We will have to do the same for inaccessible cardinals. Set theorists have described numbers bigger than inaccessibles, each one requiring a new large-cardinal axiom asserting its existence, expanding the height of our universe of numbers.

Will there ever come a point where we devise an axiom implying the existence of so many things that it implies contradictory things? Will we someday answer the Continuum Hypothesis? That would mean that we have, with this brain, a tiny thing, a septillion times smaller than the tiny planet it lives on, discovered something true outside of the physical realm.

Something that applies to the real world, but is also strong enough to go further, past what even the universe itself can contain, or show us, or be. Another interesting fact about trans-finite ordinals is that arithmetic with them is a little bit different. One plus omega is actually just omega. While other Vsauce contributors came and went, Kevin kept creating.

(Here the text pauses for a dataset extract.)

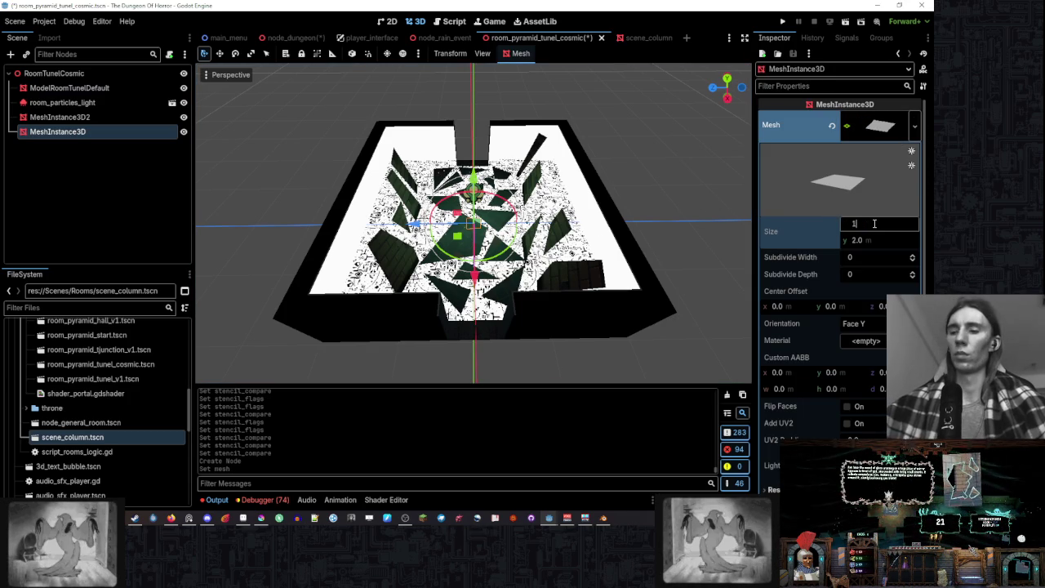
type("0")
key("Return")
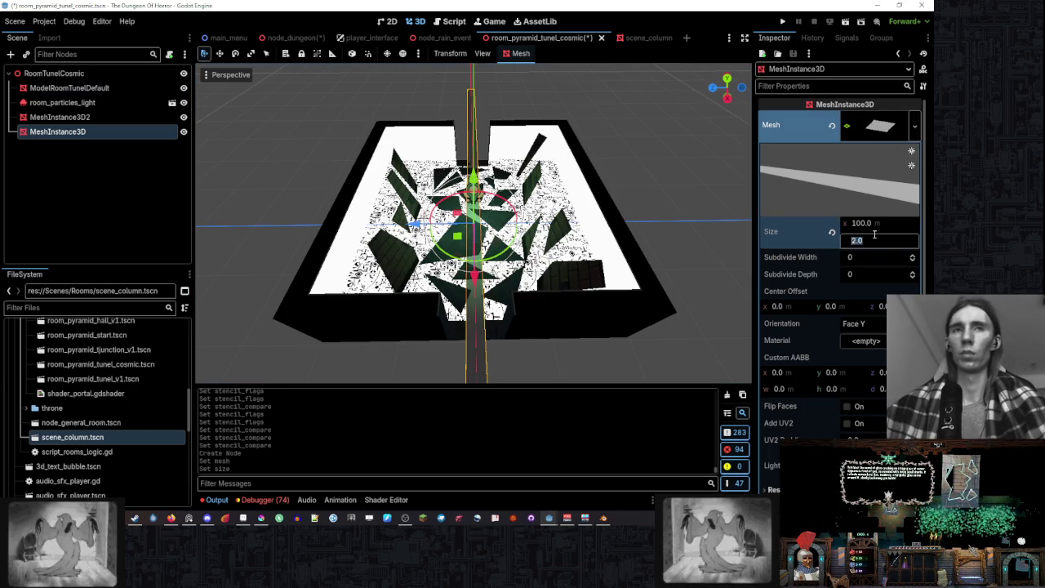
type("10")
key("Return")
scroll(593, 198, "down", 5)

Slowly the video game comedy theme of Vsauce matured into science and technology. Kevin gauged the audience's interests, interacted with fans and fine-tuned his videos to fit a wider audience. After three years of deep-frying chicken wings and cleaning bars while making videos in his spare time, Kevin began working on Vsauce2 full-time in Kevin is based in New York, where he makes episodes that inspire and entertain by examining the everyday amazing… and the not-so-everyday amazing.

From mind-blowing technology to the origins of the things around us, Vsauce2 is a hub for utmost awesomeness in human creation. Jake sneakily worked his way into editing a DONG video and the rest is internet history.

Jake is based out of New York where he writes, hosts and edits his episodes. Vsauce3 covers the real world science of fictional worlds: books, video games, and movies. Jake believes everything is interesting. There are amazing lessons to learn and facts to find in all aspects of life, even virtual ones.